Azeri Ambassador to Mexico Ilgar Mukhtarov has declared that in case of dismantling Heydar Aliyev’s monument in Mexico Azerbaijan will apply to the court. “If Mexican Municipality decides to remove the monument Azerbaijan will suspend its diplomatic relations, close the Embassy and stop 4 billion dollar investment” which according to him “will be shameful for Mexicans”.
Mukhtarov charged that the government of Armenia, with which Azerbaijan has tense relations, and local Armenians were behind the campaign to remove Aliyev’s statue.

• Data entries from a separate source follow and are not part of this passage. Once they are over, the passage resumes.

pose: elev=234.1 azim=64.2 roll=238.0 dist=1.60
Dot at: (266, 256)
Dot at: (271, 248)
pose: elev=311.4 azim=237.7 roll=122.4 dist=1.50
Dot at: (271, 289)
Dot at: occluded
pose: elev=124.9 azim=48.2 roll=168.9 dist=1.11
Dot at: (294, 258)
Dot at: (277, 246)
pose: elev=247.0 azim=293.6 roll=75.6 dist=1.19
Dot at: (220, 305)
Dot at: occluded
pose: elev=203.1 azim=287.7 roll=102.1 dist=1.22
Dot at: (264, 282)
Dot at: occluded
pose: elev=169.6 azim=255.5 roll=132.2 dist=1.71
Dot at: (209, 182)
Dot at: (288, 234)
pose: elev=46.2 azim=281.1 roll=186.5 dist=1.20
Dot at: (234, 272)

“We are aware that the current situation was driven by the Armenian government and the Armenian local diaspora in an attempt to discredit the work, life and dedication of Azerbaijan’s national leader,” Mukhtarov said a news conference.

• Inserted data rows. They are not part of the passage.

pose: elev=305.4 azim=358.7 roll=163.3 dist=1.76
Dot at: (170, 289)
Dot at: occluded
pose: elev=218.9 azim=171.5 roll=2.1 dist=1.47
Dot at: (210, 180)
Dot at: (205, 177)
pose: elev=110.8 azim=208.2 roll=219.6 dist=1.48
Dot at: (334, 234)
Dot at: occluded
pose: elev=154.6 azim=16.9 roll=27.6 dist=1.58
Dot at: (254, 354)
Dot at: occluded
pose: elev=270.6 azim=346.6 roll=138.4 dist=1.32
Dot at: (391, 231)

Azerbaijan paid as much as $10 million to erect the statue, clean up the section of park where it sits and make similar repairs at a second site downtown.
The commission of three writers and analysts appointed by the city government said authorities erred by accepting money to allow a foreign government to essentially decide which political figures or historic events should be commemorated in the capital’s public spaces.
“In view of the majority opinions of the citizens and neighbors, the sculpture of Heydar Aliyev should be removed from the emblematic spot” on the Reforma boulevard, commission member Guillermo Osorno said.
The panel suggested that a citizen board be set up to review such proposals in the future.
Protesters have said they are offended by a monument to an authoritarian figure like Aliyev, who led Azerbaijan first as Communist Party boss during Soviet times and then as president from 1993 until his death in 2003.
Critics’ anger has been amplified by a plaque on Aliyev’s statue that describes him as “a brilliant example of infinite devotion to the motherland, loyal to the universal ideals of world peace” and by the location of the statue not far from monuments to Mahatma Gandhi, Abraham Lincoln and Mexico’s national heroes.